ナタリー・バーネイという人の恋多き生涯(ただし相手は女性だけ)を描いた『レスボスの女王』という本を読んで、大変面白かったので、彼女のエピソードと言うか、ロマンスと言うか、アヴァンチュールと言うか、まあそんなもの(もちろん相手はすべて女性)をいくつかご紹介しようと思うのですが、その前に、彼女の人となりを大雑把に知っておく必要があります。以下は英語版ウィキペディアから、彼女のキャリアの要約です。
ナタリー・クリフォード・バーネイ(1876年10月31日-1972年2月2日)はアメリカ人でありながら、パリで執筆活動をし、文芸サロンを主催した。(中略)
彼女はオープン・レズビアンで、早くも1900年から同性に寄せた恋愛詩を彼女自身の名前で出版し始めた。スキャンダルについては『厄介ごとを追っ払う最良の手段』だと考えていた。その著作において、彼女はフェミニズム、パガニズム、パシフィズムを支持した。一婦一婦制に反対し、多くの相手と同時期に、短期間の、あるいは長期にわたる関係を持った。彼女の生涯と数々の恋愛事件は多くの小説に取り上げられ、フランスでベストセラーとなった好色本『サッフォーの牧歌』から、恐らく20世紀におけるもっとも有名なレズビアン小説『孤独の井戸』にまで及んでいる。

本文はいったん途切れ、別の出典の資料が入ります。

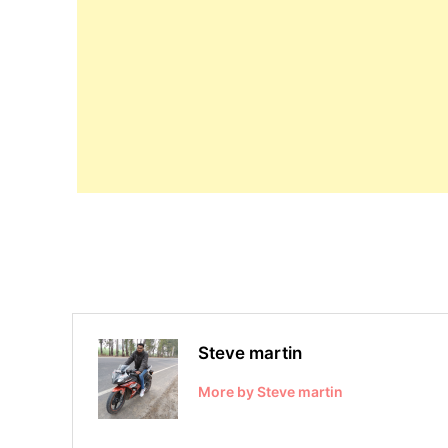
Steve martin
More by Steve martin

ここでもう一つ付け加えておかなければならないのは、彼女の実家のバーネイ家は大変なお金持ちで、彼女は生まれてから95歳で亡くなるまで、二度の大戦を経験しながら、終生お金に困ることがなかったという点です。ここを押さえておかないと、彼女の破天荒な生きざまは理解できません。
さて、後に「ワシントンのサッフォー」と呼ばれることになるこの美しいネイティヴ・レズビアンは、「栴檀は双葉より芳し」の諺どおり、12歳にして自分が同性しか愛せないことを悟るや、以後めきめきと頭角をあらわします。彼女は厳格なお父さんの意思に反旗を翻すべく、ひたすら機会をうかがいます。普通の良家のお嬢さんのように、型通り社交界にデビューして、男と結婚させられるのが嫌でたまらなかったのですね。
20歳になるかならないかの頃、ナタリーはお父さんに連れられてパリに現れますが、お父さんは所用でロンドンへ行かねばならず、「フランス語と文学の知識を磨くと言う口実で」ナタリーは独り(監視付きで)パリにとどまる許可を得ます。好機到来!パリジェンヌの美しさに魅せられたナタリーは、さっそく「ベルヴィルのサッフォーたちや、プレーヌ・モンソーのビリチスたち」(要するにパリのレスビエンヌたち)と接触しようと図りますが、所詮箱入り娘の身ですから、右も左もわかりません。そんな時、たまたま散歩中に、彼女はリアーヌ・ド・プージィという当時人気絶頂のクルチザンヌを遠目に垣間見て、一目惚れしてしまいます(その時、彼女はまだ「クルチザンヌ」という言葉の意味を知らなかったそうです)。しばらくしてお父さんは彼女をワシントンへ連れ戻し、首尾よく社交界にデビューさせた上で、ピッツバーグの大金持ちの跡取息子と婚約までさせてしまいますが、リアーヌをあきらめきれないナタリーは、今度はホイッスラーに絵を習いたいと言うお母さんのお供として、パリに戻り、リアーヌへの求愛を試みます。毎日のように大量に送られてくる花束と熱烈なラブレターを見て、リアーヌの方では当然警戒します。この花束の贈り主はどんな女だろうか?「大きな足をしたドイツ女かもしれない。それともセンチメンタルな、太ったスイス女だろうか?」ところがリアーヌの目の前に現れたアメリカ人女性は、端正な顔立ちとすらりとした肢体、それに「月光」に喩えられた美しい金髪の持ち主でした。しかもこのうら若き美女はお小姓のいでたちで現れて、馬車から降りようとするリアーヌの足もとにひざまずいて愛を乞うのです。何という光景でしょう!